** DATA PROVIDED follows **
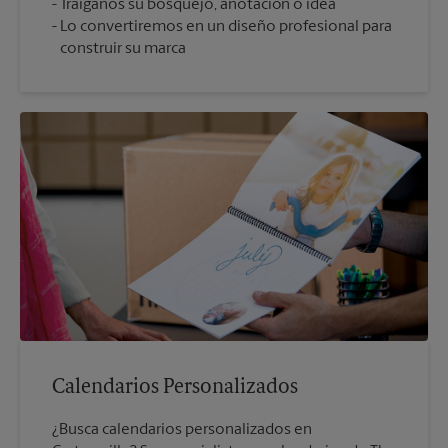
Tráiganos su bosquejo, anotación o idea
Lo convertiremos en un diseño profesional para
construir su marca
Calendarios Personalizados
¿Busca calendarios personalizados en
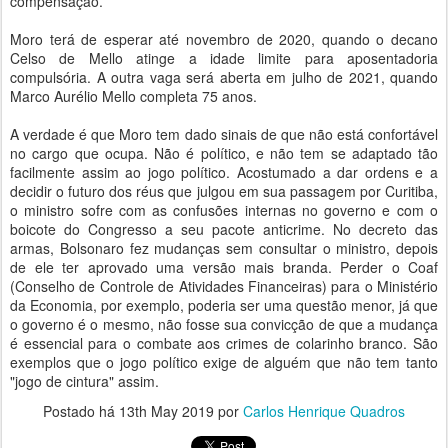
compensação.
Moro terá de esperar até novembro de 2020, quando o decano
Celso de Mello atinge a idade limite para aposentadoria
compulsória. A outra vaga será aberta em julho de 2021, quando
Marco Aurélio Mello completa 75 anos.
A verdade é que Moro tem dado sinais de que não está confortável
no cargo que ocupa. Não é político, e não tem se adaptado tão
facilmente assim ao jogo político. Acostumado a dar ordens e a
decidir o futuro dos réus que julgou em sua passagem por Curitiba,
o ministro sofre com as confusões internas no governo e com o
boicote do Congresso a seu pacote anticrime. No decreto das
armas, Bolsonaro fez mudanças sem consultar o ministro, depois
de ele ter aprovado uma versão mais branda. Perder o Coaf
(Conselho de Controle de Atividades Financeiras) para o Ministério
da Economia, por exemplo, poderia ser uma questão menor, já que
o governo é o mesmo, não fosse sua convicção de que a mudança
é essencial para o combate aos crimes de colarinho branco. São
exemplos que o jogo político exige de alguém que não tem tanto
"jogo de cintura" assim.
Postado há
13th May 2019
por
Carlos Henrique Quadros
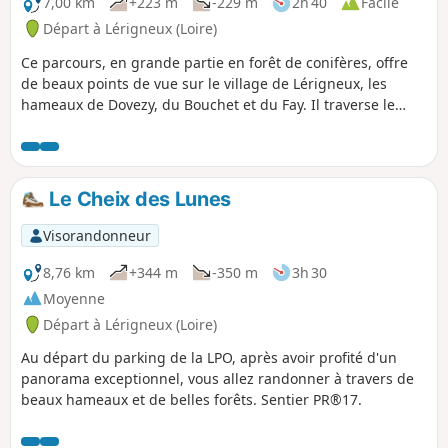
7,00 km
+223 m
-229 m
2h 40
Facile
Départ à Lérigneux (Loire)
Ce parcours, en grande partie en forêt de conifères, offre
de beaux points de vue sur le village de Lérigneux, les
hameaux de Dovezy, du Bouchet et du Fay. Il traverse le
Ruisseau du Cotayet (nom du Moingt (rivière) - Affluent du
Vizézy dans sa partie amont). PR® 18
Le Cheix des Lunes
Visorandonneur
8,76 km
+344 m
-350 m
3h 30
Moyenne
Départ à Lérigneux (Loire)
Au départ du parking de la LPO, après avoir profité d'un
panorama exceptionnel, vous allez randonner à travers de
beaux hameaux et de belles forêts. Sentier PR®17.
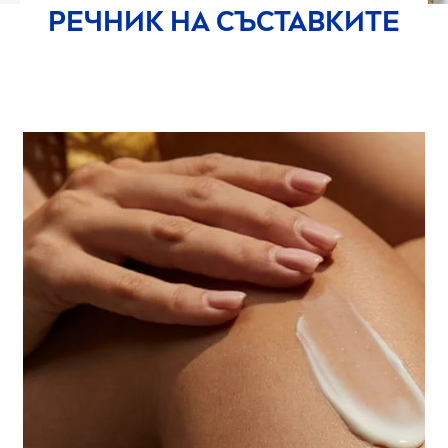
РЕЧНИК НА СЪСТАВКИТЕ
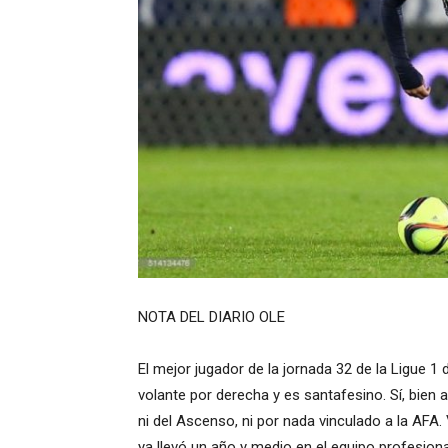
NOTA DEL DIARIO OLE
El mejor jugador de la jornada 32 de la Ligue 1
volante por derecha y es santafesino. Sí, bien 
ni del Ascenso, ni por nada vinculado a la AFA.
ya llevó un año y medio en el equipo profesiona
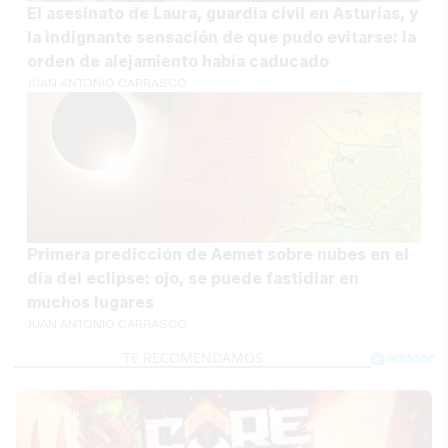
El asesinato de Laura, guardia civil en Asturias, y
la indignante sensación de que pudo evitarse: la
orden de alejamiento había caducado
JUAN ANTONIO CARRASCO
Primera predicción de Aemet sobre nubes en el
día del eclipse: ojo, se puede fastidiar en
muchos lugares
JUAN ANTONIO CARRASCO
** End of DATA PROVIDED **
** DATA PROVIDED follows **
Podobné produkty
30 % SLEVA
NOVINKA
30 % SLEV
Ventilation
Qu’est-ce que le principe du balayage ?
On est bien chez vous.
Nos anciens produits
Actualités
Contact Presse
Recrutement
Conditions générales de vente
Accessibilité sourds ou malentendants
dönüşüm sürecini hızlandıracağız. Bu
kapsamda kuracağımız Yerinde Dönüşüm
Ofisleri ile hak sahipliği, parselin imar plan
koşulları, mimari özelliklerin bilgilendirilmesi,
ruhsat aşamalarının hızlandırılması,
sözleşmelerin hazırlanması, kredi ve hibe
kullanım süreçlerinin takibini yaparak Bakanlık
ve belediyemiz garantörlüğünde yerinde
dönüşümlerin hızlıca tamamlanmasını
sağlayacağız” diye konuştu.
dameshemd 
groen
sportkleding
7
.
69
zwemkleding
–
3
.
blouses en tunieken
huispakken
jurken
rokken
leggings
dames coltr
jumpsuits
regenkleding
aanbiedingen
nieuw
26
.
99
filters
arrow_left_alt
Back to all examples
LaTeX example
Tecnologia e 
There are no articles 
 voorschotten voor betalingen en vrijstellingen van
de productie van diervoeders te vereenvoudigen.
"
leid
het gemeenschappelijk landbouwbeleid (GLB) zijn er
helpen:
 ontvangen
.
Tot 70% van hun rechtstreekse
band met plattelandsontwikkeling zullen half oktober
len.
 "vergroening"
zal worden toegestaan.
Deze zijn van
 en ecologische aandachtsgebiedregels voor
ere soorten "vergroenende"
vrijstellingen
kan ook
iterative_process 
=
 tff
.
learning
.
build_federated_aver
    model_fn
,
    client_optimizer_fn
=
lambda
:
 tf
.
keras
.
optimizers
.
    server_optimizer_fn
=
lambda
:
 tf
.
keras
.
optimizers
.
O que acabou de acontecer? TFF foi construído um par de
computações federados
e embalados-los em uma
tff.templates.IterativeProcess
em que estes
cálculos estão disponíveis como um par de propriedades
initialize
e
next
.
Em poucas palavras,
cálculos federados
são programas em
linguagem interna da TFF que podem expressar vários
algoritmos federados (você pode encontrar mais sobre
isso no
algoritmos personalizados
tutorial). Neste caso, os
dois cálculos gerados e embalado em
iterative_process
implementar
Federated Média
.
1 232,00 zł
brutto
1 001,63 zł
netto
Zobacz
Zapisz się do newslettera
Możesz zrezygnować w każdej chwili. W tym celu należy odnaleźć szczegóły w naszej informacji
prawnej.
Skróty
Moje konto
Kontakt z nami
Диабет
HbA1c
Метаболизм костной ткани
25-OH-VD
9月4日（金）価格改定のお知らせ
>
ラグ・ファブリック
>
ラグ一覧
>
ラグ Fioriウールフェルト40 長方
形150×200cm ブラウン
** End of DATA PROVIDED **
** DATA PROVIDED follows **
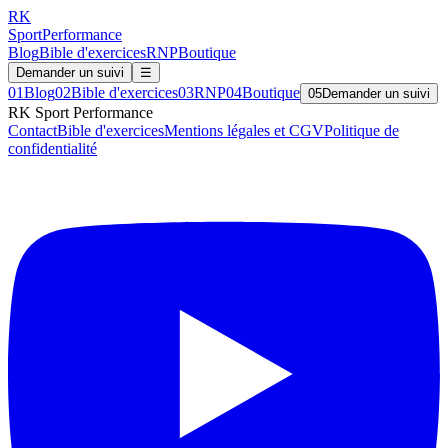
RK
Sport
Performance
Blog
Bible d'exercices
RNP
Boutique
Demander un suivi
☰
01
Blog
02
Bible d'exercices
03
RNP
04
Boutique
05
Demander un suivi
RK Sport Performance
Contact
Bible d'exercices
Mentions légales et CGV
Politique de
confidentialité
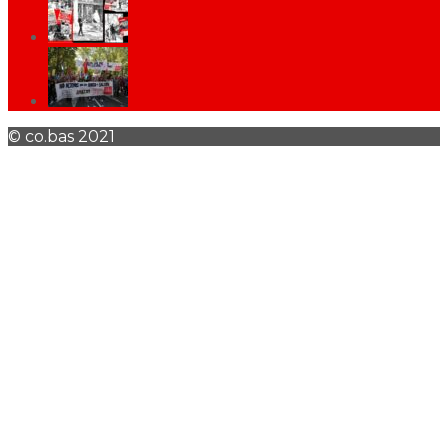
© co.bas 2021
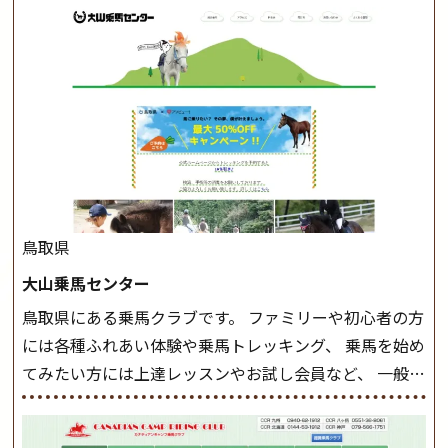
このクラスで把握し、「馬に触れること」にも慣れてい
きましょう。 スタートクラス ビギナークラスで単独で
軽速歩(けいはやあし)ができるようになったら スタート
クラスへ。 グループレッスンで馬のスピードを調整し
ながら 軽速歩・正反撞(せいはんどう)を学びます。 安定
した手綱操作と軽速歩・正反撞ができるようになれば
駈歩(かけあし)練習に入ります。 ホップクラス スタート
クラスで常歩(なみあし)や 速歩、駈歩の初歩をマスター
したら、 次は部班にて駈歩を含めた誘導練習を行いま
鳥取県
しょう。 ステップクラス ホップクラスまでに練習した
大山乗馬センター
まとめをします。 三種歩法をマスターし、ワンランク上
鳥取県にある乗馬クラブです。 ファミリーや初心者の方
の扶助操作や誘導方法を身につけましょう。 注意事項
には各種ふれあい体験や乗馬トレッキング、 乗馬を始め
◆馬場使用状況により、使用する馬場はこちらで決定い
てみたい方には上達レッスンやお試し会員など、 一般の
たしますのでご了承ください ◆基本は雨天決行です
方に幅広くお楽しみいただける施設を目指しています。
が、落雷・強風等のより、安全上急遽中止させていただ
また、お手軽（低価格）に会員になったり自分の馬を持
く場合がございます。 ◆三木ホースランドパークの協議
** End of DATA PROVIDED **
Turn the lines in the records above, from the line with "Tráiganos su bosquejo, anotación o idea" to the line with "calendarios personalizados en", into a Markdown table with the columns Row and Line. Leave out any blank lines.

ANSWER AREA:
| Row | Line |
|---|---|
| 1 | Tráiganos su bosquejo, anotación o idea |
| 2 | Lo convertiremos en un diseño profesional para |
| 3 | construir su marca |
| 4 | Calendarios Personalizados |
| 5 | ¿Busca calendarios personalizados en |